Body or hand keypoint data
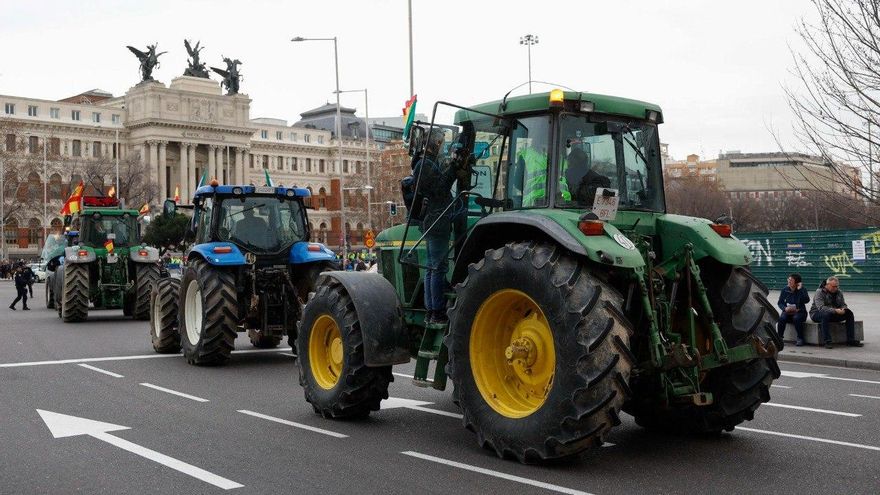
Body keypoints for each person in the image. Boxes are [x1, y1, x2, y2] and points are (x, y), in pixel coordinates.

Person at [416, 128, 459, 324]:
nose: (443, 145)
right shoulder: (426, 165)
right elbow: (440, 189)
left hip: (434, 219)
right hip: (437, 219)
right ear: (435, 143)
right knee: (437, 267)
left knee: (432, 267)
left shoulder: (425, 163)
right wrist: (453, 169)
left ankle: (431, 311)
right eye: (441, 142)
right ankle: (436, 311)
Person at [809, 276, 862, 349]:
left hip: (834, 313)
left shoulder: (839, 292)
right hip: (817, 313)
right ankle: (827, 341)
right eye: (833, 286)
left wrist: (843, 309)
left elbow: (843, 304)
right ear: (827, 285)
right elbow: (821, 308)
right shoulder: (819, 292)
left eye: (837, 286)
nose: (835, 288)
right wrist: (835, 310)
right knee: (825, 315)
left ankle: (850, 340)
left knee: (849, 313)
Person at [777, 273, 810, 346]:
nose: (789, 281)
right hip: (788, 312)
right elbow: (780, 303)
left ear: (797, 282)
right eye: (788, 280)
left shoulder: (802, 289)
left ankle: (800, 338)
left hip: (800, 312)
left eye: (791, 280)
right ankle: (779, 338)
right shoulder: (785, 290)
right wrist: (785, 308)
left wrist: (800, 290)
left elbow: (806, 300)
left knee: (796, 318)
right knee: (782, 318)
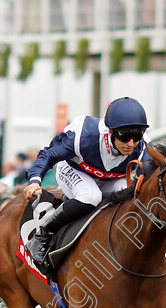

> **Prompt**: In your answer, repeat all the entries exactly, but leave out the pictures.

> **Result below**:
Body keypoints for each person in the image. Boxes are [x1, y1, x2, y2] and points are (x, y), in pixel coordinates.

Person at [416, 128, 459, 324]:
nose: (443, 145)
right shoulder: (426, 165)
right elbow: (440, 189)
left hip: (434, 219)
right hip: (437, 219)
right ear: (435, 143)
right knee: (437, 267)
left knee: (432, 267)
left shoulder: (425, 163)
right wrist: (453, 169)
left ankle: (431, 311)
right eye: (441, 142)
right ankle: (436, 311)
Person at [809, 276, 862, 349]:
left hip: (834, 313)
left shoulder: (839, 292)
right hip: (817, 313)
right ankle: (827, 341)
right eye: (833, 286)
left wrist: (843, 309)
left elbow: (843, 304)
right ear: (827, 285)
right elbow: (821, 308)
right shoulder: (819, 292)
left eye: (837, 286)
nose: (835, 288)
right wrist: (835, 310)
right knee: (825, 315)
left ankle: (850, 340)
left knee: (849, 313)
Person at [777, 273, 810, 346]:
nose: (789, 281)
right hip: (788, 312)
right elbow: (780, 303)
left ear: (797, 282)
right eye: (788, 280)
left shoulder: (802, 289)
left ankle: (800, 338)
left hip: (800, 312)
left eye: (791, 280)
right ankle: (779, 338)
right shoulder: (785, 290)
right wrist: (785, 308)
left wrist: (800, 290)
left elbow: (806, 300)
left knee: (796, 318)
right knee: (782, 318)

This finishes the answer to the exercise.